Tout d’abord, j’observe que le terme de souveraineté en matière informatique n’est pas vraiment défini. Un cloud souverain est le résultat d’une démarche, d’une volonté ; ce n’est pas un état. Le fait qu’une partie de notre capital soit détenue par l’Etat ne suffit pas à être « souverain » voire n’est pas forcément nécessaire mais il est important car nous savons pouvoir compter sur la volonté de nos administrateurs publics et privés de maintenir ce cap.
Chaque décision que nous prenons s’inscrit dans cette démarche. Cela concerne aussi bien nos priorités technologiques, nos conditions générales de ventes, nos choix d’implantations géographiques… Et ce n’est qu’ainsi que nous pourrons continuer à qualifier notre cloud de « souverain ».
Vos clients utilisateurs sont sensibles à cette volonté de souveraineté ?
Je ne vais pas citer de noms. Disons que certains très grands éditeurs américains nous demandent d’héberger leurs applications et leurs données pour leurs clients particulièrement sensibles sur cette question. C’est une tendance qui va en s’accélérant.
On répond aussi aux attentes d’entreprises pour qui la notion de souveraineté n’est pas une priorité mais qui, à tout prendre, choisiront un fournisseur « made in France ». Evidemment, cette démarche « citoyenne » a une limite redoutable : le prix. Le catalogue de solutions d’un Amazon est tellement riche, que nous sommes obligés d’aligner notre tarif sur celui des leaders mondiaux, même si nous ne pouvons espérer les mêmes économies d’échelle.
Qu’attendez-vous de l’Etat pour votre développement ?
J’ai déjà évoqué le rôle de l’Etat investisseur qui sait se montrer patient et moins pressant que certains journalistes. Ce qui ne l’empêche nullement de jouer son rôle. Nous passons régulièrement devant une commission qui attend de nous le reporting classique que toute entreprise doit à ses actionnaires.

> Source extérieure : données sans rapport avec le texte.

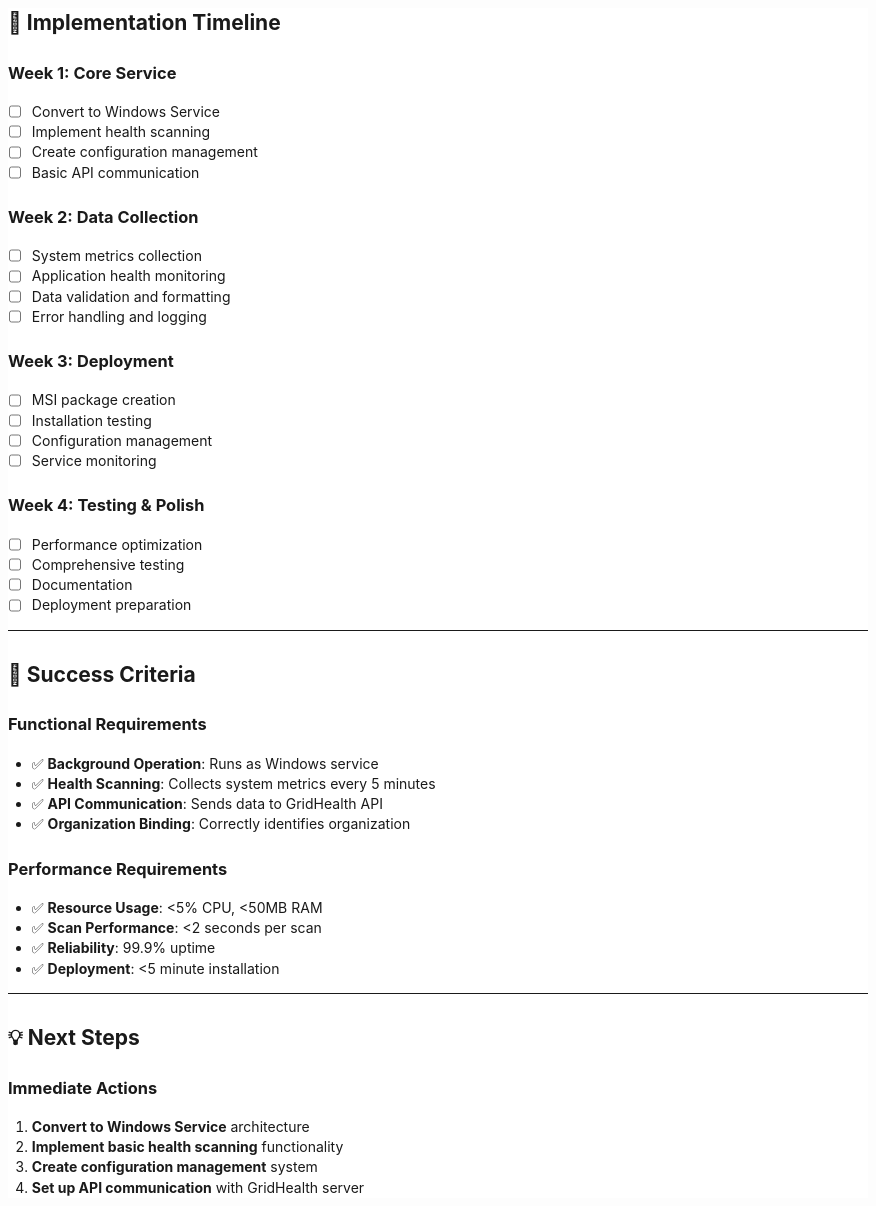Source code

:## 📅 **Implementation Timeline**

### **Week 1: Core Service**
- [ ] Convert to Windows Service
- [ ] Implement health scanning
- [ ] Create configuration management
- [ ] Basic API communication

### **Week 2: Data Collection**
- [ ] System metrics collection
- [ ] Application health monitoring
- [ ] Data validation and formatting
- [ ] Error handling and logging

### **Week 3: Deployment**
- [ ] MSI package creation
- [ ] Installation testing
- [ ] Configuration management
- [ ] Service monitoring

### **Week 4: Testing & Polish**
- [ ] Performance optimization
- [ ] Comprehensive testing
- [ ] Documentation
- [ ] Deployment preparation

---

## 🎯 **Success Criteria**

### **Functional Requirements**
- ✅ **Background Operation**: Runs as Windows service
- ✅ **Health Scanning**: Collects system metrics every 5 minutes
- ✅ **API Communication**: Sends data to GridHealth API
- ✅ **Organization Binding**: Correctly identifies organization

### **Performance Requirements**
- ✅ **Resource Usage**: <5% CPU, <50MB RAM
- ✅ **Scan Performance**: <2 seconds per scan
- ✅ **Reliability**: 99.9% uptime
- ✅ **Deployment**: <5 minute installation

---

## 💡 **Next Steps**

### **Immediate Actions**
1. **Convert to Windows Service** architecture
2. **Implement basic health scanning** functionality
3. **Create configuration management** system
4. **Set up API communication** with GridHealth server
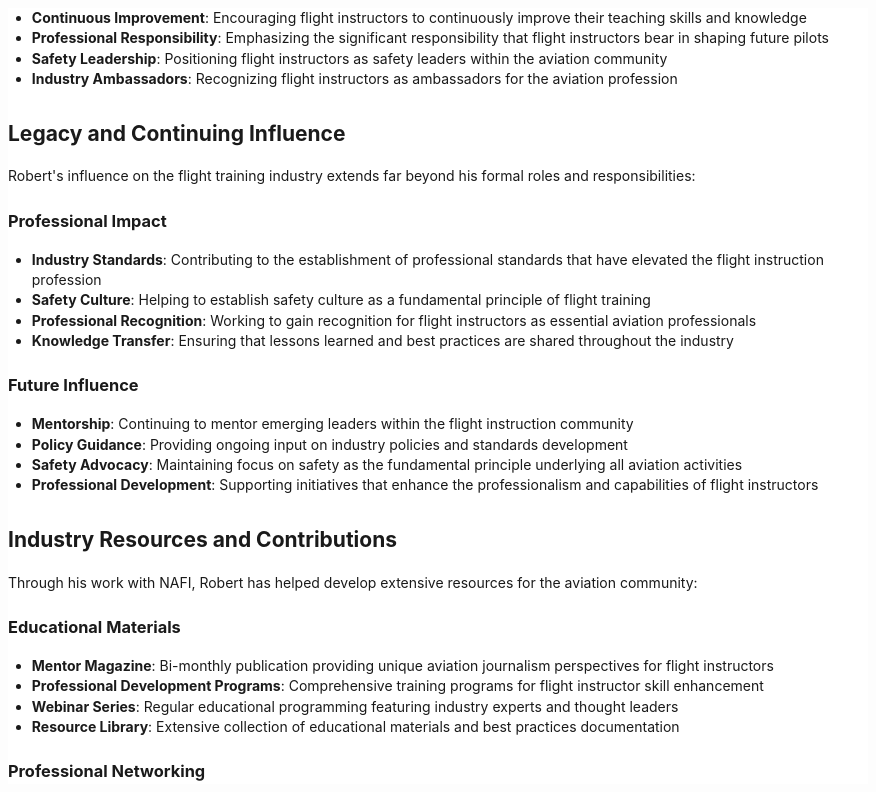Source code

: - **Continuous Improvement**: Encouraging flight instructors to continuously improve their teaching skills and knowledge
- **Professional Responsibility**: Emphasizing the significant responsibility that flight instructors bear in shaping future pilots
- **Safety Leadership**: Positioning flight instructors as safety leaders within the aviation community
- **Industry Ambassadors**: Recognizing flight instructors as ambassadors for the aviation profession

## Legacy and Continuing Influence

Robert's influence on the flight training industry extends far beyond his formal roles and responsibilities:

### Professional Impact

- **Industry Standards**: Contributing to the establishment of professional standards that have elevated the flight instruction profession
- **Safety Culture**: Helping to establish safety culture as a fundamental principle of flight training
- **Professional Recognition**: Working to gain recognition for flight instructors as essential aviation professionals
- **Knowledge Transfer**: Ensuring that lessons learned and best practices are shared throughout the industry

### Future Influence

- **Mentorship**: Continuing to mentor emerging leaders within the flight instruction community
- **Policy Guidance**: Providing ongoing input on industry policies and standards development
- **Safety Advocacy**: Maintaining focus on safety as the fundamental principle underlying all aviation activities
- **Professional Development**: Supporting initiatives that enhance the professionalism and capabilities of flight instructors

## Industry Resources and Contributions

Through his work with NAFI, Robert has helped develop extensive resources for the aviation community:

### Educational Materials

- **Mentor Magazine**: Bi-monthly publication providing unique aviation journalism perspectives for flight instructors
- **Professional Development Programs**: Comprehensive training programs for flight instructor skill enhancement
- **Webinar Series**: Regular educational programming featuring industry experts and thought leaders
- **Resource Library**: Extensive collection of educational materials and best practices documentation

### Professional Networking
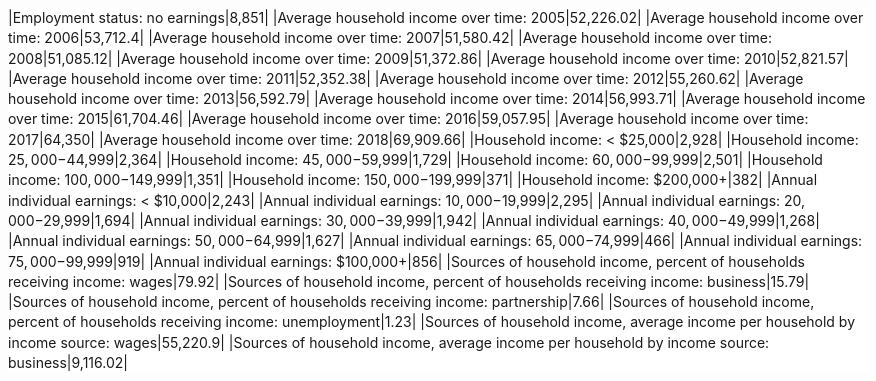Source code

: |Employment status: no earnings|8,851|
|Average household income over time: 2005|52,226.02|
|Average household income over time: 2006|53,712.4|
|Average household income over time: 2007|51,580.42|
|Average household income over time: 2008|51,085.12|
|Average household income over time: 2009|51,372.86|
|Average household income over time: 2010|52,821.57|
|Average household income over time: 2011|52,352.38|
|Average household income over time: 2012|55,260.62|
|Average household income over time: 2013|56,592.79|
|Average household income over time: 2014|56,993.71|
|Average household income over time: 2015|61,704.46|
|Average household income over time: 2016|59,057.95|
|Average household income over time: 2017|64,350|
|Average household income over time: 2018|69,909.66|
|Household income: < $25,000|2,928|
|Household income: $25,000-$44,999|2,364|
|Household income: $45,000-$59,999|1,729|
|Household income: $60,000-$99,999|2,501|
|Household income: $100,000-$149,999|1,351|
|Household income: $150,000-$199,999|371|
|Household income: $200,000+|382|
|Annual individual earnings: < $10,000|2,243|
|Annual individual earnings: $10,000-$19,999|2,295|
|Annual individual earnings: $20,000-$29,999|1,694|
|Annual individual earnings: $30,000-$39,999|1,942|
|Annual individual earnings: $40,000-$49,999|1,268|
|Annual individual earnings: $50,000-$64,999|1,627|
|Annual individual earnings: $65,000-$74,999|466|
|Annual individual earnings: $75,000-$99,999|919|
|Annual individual earnings: $100,000+|856|
|Sources of household income, percent of households receiving income: wages|79.92|
|Sources of household income, percent of households receiving income: business|15.79|
|Sources of household income, percent of households receiving income: partnership|7.66|
|Sources of household income, percent of households receiving income: unemployment|1.23|
|Sources of household income, average income per household by income source: wages|55,220.9|
|Sources of household income, average income per household by income source: business|9,116.02|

L’Etat est également un futur client, probablement à partir du deuxième trimestre de l’année prochaine. Mais la commande publique ne se limite pas à l’Etat. Nous avançons très vite avec un grand nombre de collectivités locales, elles-mêmes très sensibles à la notion de « souveraineté régionale ». Et dans la mesure où notre business model nous le permet, nous avons des projets d’implantations de nouveaux datacenters en province.